I can only comment on the CDA (and some very limited HL7v2) side of things based on personal experience.

We receive and send CDA documents wrapped in HL7v3 wrappers from external vendors (as well as internal systems -- see below). The wrappers contain the metadata for things like sending/receiving systems/dates and other high-level data. The very limited message metadata is stripped and stored in the message data repository. Inside the wrapper, is the actual CDA, which is then taken and stored as XML datatype in the SQL database.

Using this model we can then search at the metadata level, but also narrow it down based on the CDA using Xpath queries. It makes the database much simpler...I can't even imagine creating columns based on the CDA schema.
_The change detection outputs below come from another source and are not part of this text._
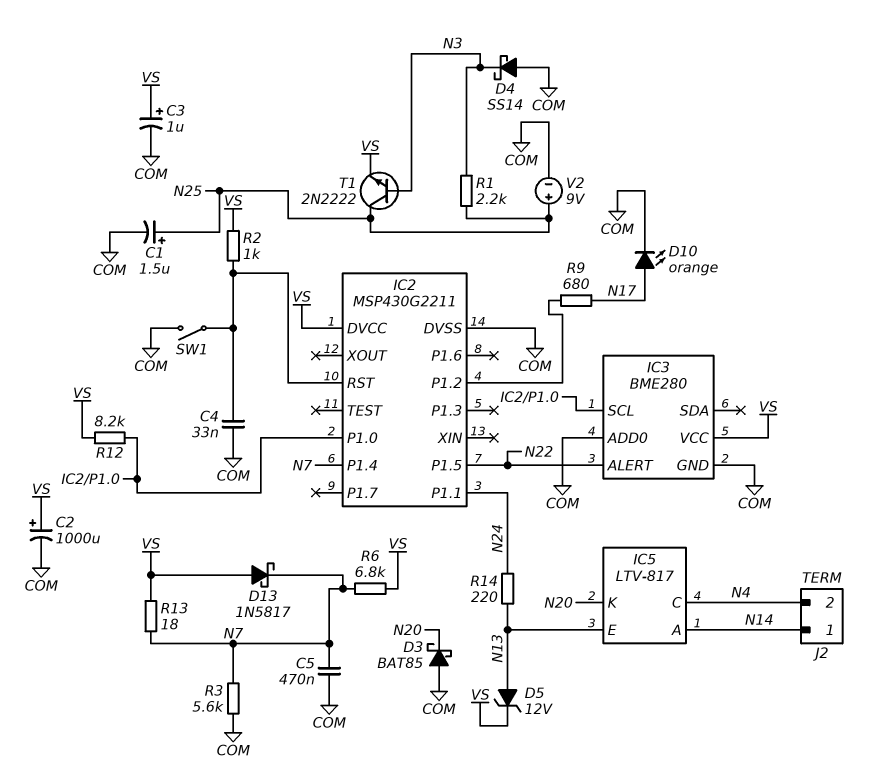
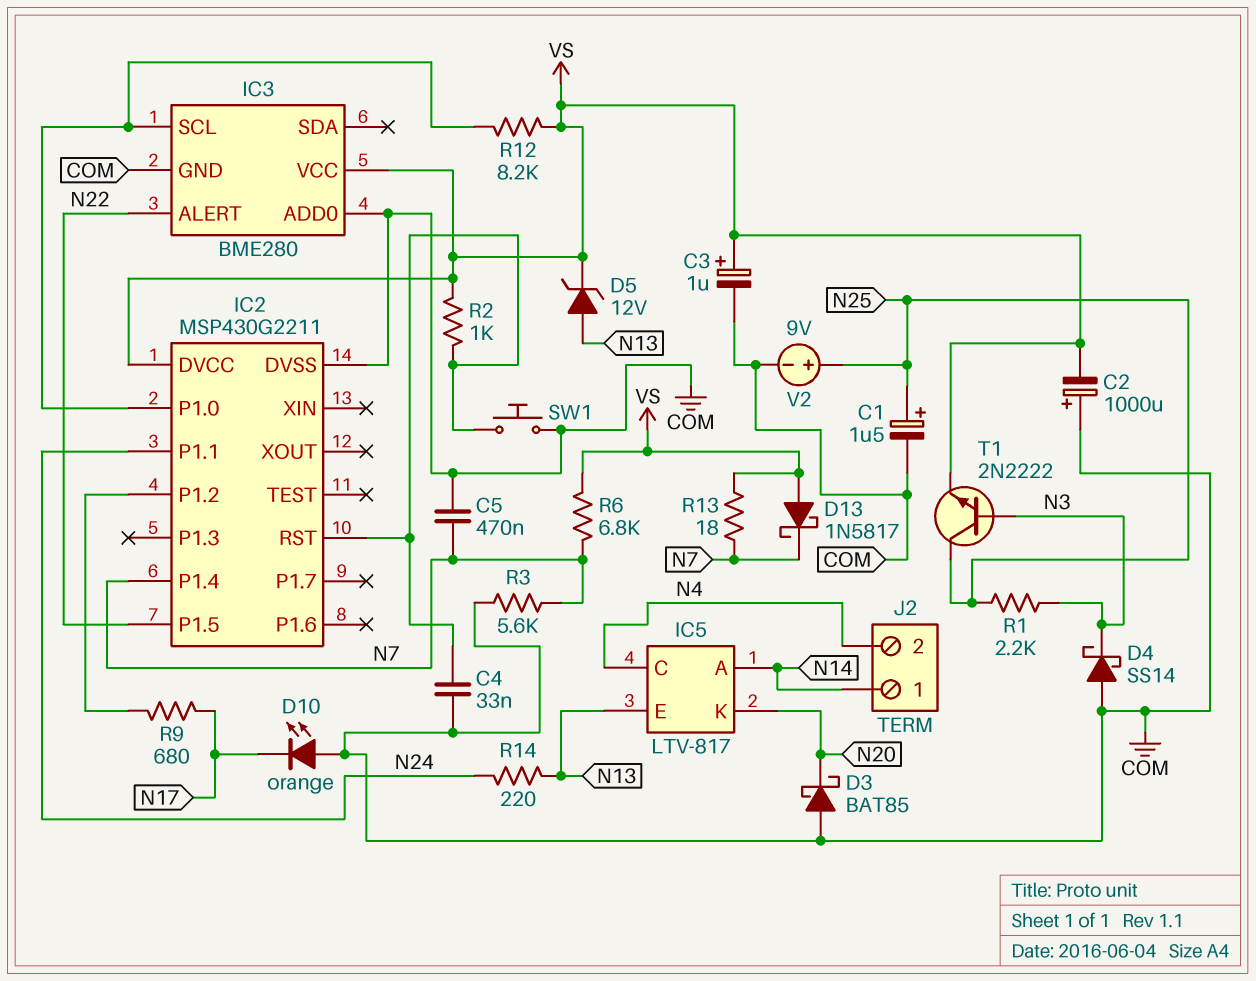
C2: 1000uF (plus VS, minus COM) -> 1000uF (plus COM, minus VS)
D10: LED orange (A N17, K COM) -> LED orange (A COM, K N17)
SW1: switch (COM, IC2/RST) -> button (COM, IC2/RST)

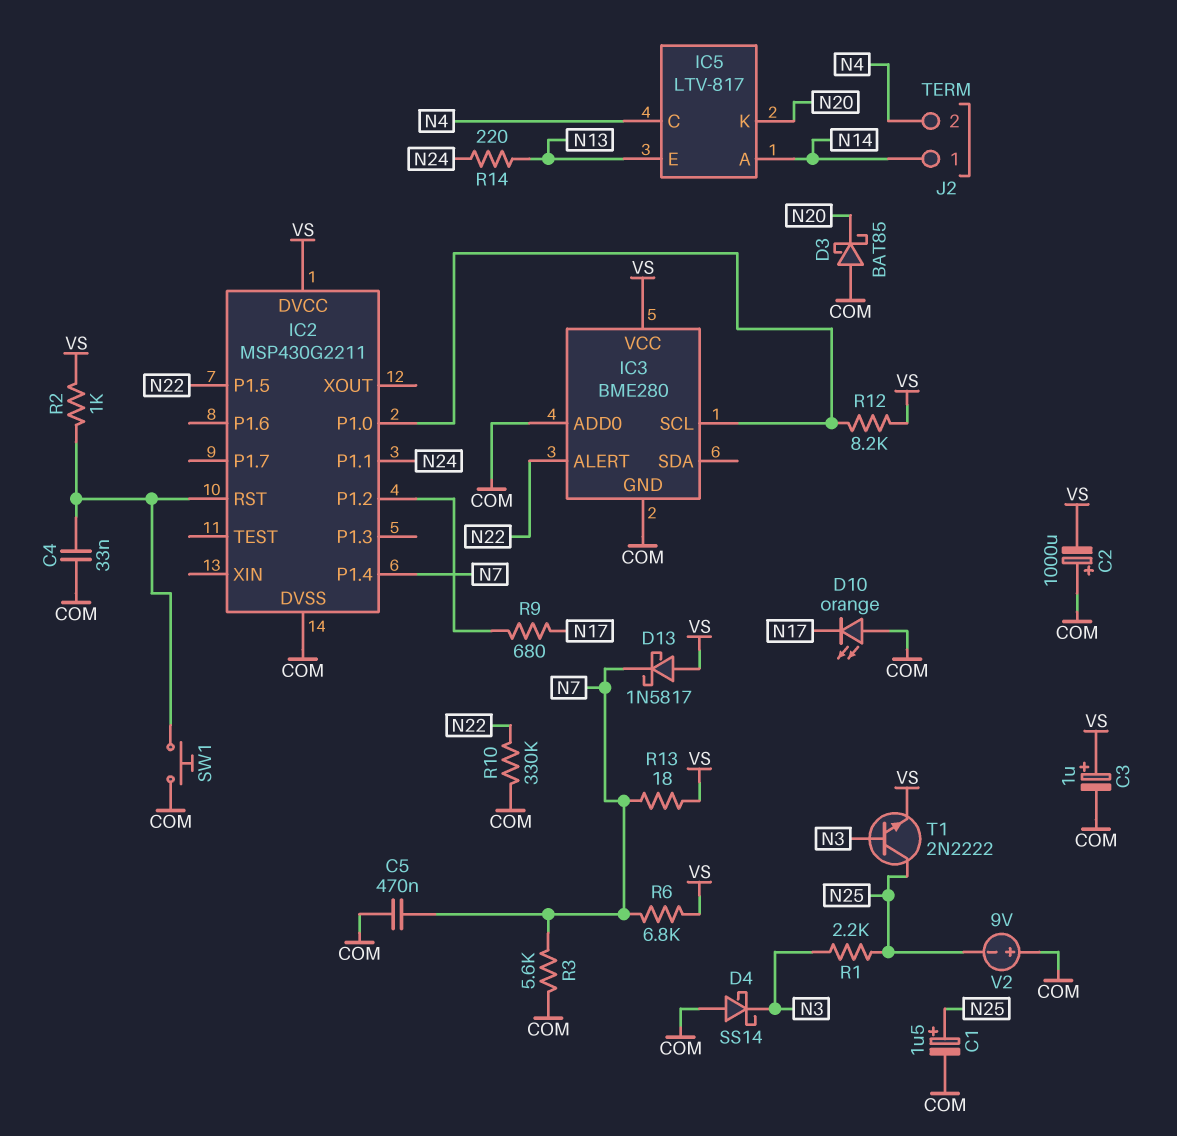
D5: zener 12V (A N13, K VS) -> none
R10: none -> 330k (COM, N22)
V2: 9V (plus N25, minus COM) -> 9V (plus COM, minus N25)

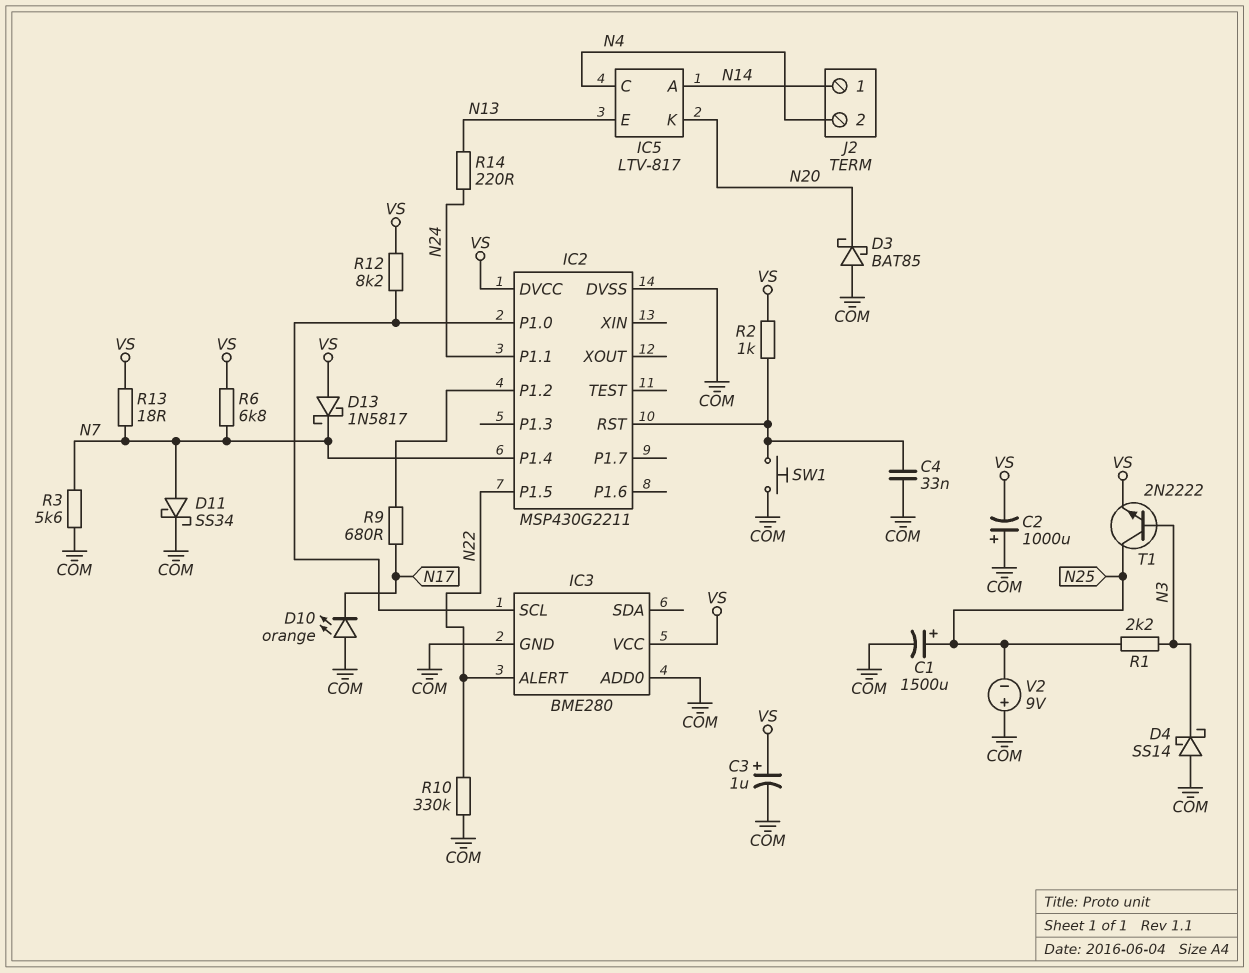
C1: 1.5uF (plus N25, minus COM) -> 1500uF (plus N25, minus COM)
C5: 470nF (COM, N7) -> none
D11: none -> schottky SS34 (A N7, K COM)

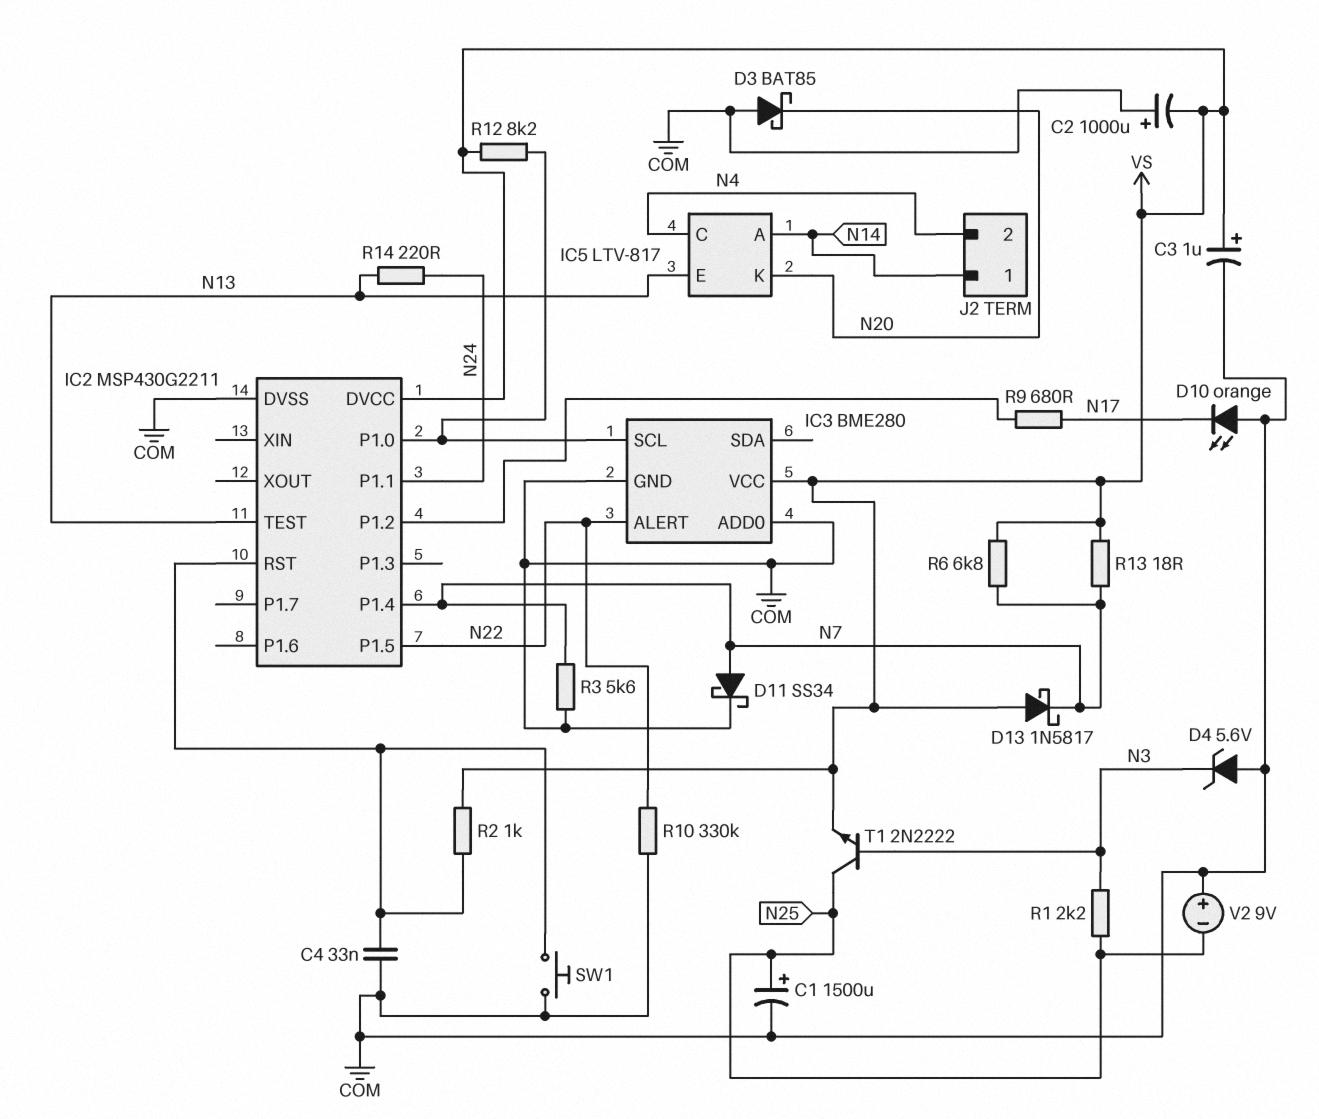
D4: schottky SS14 (A COM, K N3) -> zener 5.6V (A COM, K N3)
IC2 pin TEST: none -> N13

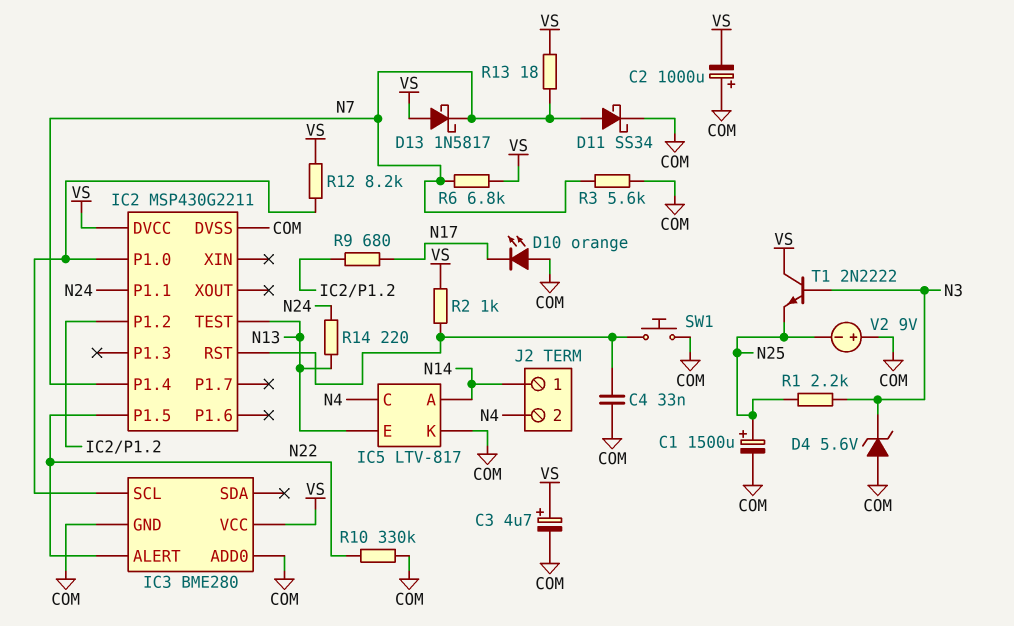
C3: 1uF (plus VS, minus COM) -> 4.7uF (plus VS, minus COM)
D3: schottky BAT85 (A COM, K N20) -> none
IC5 pin K: N20 -> COM
T1: NPN 2N2222 (B N3, C N25, E VS) -> NPN 2N2222 (B N3, C VS, E N25)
As for making clients follow the CDA schema, as a part of the project we've created an implementation guide which clients must follow if they want to have their messages accepted.

Using the implementation guide + schematron + BizTalk and XSD validation, we only accept messages which follow the CDA schema. We then check some data fields using schematron validation and reject if any of those fail. This is relayed to the sender using an HL7v3 message back to them with the specific error message and/or fields that are invalid. This is a point at which a message will be stored in the database.

This is all done in BizTalk/SQL Server. And since the CDA schema is very much pre-defined by the HL7 group, you can make the consumers of this system follow the schema. This is unlike what I've seen with HL7v2 where it seems people just bend the schema as needed.

For the HL7v2 side of things, I'm 99% certain that "we" (as in, "my company") are storing the messages much in the same way. Except since since the HL7v2 schema is so open, we're not validating and just accepting/storing all messages. An HL7v2 parser has been written to parse the HL7v2 using the variations of schemas we know about.

In my project's case, we are sending HL7v2 from our HCIS --> Mirth --> BizTalk which then follows the Implementation guide + CDA Schema along with an XSLT transform to map the HL7v2 to CDA THEN submits it to the OTHER BizTalk CDA Submission service as though it was an external vendor.

That's a ton of reading right now, so please ask questions, as I'd like to talk about it.

Question 4

In most cases it's a waste of time to try to create a normalized relational data model to persist HL7 V2 or V3 data. I would recommend just storing entire messages or documents as single XML column values. Then query using SQLXML and/or XQuery. All modern relational databases support this now.

Question 5

Modeling on HL7 can be a pain.

I would do the following;

use the standards described in HL7 for staging tables, that way even if you have varchar(1024) and they are null it does not hurt you
create your actual table to be populated from the staging table as per the standards that you have enforced or will enforce.

This means that you have 500+ columns from the message but only 10 or 50 make sense, you will need to model only your 50. Yes, this has a lopside, tomorrow you want to make more meaning then it will increase from 50 to 75, the historical messages will not have information; which is fine but you will need to factor into the design.